Größenwahn, allerdings berechtigter, gehört zu Marsimoto wie zu Marteria. Er ist natürlich ein ausgesprochen übertalentierter Marsmensch ("Bin aus Atom, `ne gespaltene Person. Mein kleiner Zeh versorgt Las Vegas jetzt mit Strom"), deswegen streift er sich nun mitten im Konzert über die Marsmensch-Maske und Kapuze auch noch eine gigantische Indianer-Perücke passend zur Apachen-Hommage. Kopfnickend. Ohne Unfall. Aber garantiert mit Muskelkater.

Das Konzert wäre nichts für Sie gewesen, wenn...

... Sie ohne ausgetüftelte Bühnenbilder, Feuerwerke und Zwischenanekdoten des Künstlers etwas vermissen. Auf der Bühne war wenig Pomp, Marsimoto feierte mit den 2400 Zuschauern ehrgeizig und ausgiebig, pur ohne Choreo oder Tänzer. Gequatsche zwischen den Liedern gab es nicht, da Marsimoto auch keine Interviews gibt, war das nicht anders zu erwarten. Er ist nur zum Musikmachen auf Erdmission.
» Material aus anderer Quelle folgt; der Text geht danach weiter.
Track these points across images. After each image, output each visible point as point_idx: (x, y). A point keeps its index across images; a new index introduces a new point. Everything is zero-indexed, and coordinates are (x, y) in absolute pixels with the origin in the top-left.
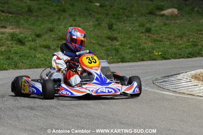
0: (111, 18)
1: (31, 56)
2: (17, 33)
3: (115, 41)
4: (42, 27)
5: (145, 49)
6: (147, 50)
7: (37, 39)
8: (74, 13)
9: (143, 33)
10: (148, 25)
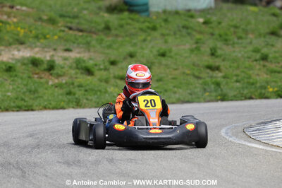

Menschlich wird's nur einmal: Als er bei der zweiten Zugabe eine Reihe seiner allerersten Songs wieder spielt und kaum glauben kann, dass die nach zehn Jahren immer noch funktionieren. Dass es Leute gibt, die schon damals dabei waren. "Das ist mehr als nur Musik", sagt Marsimoto. Oder Marten Laciny.

Um kurz vor 23 Uhr geht jedoch auch diese Mission zu Ende. "Das wars, ich muss zurück zum Mars", ruft Marsimoto. Und verschwindet wieder im Nebel.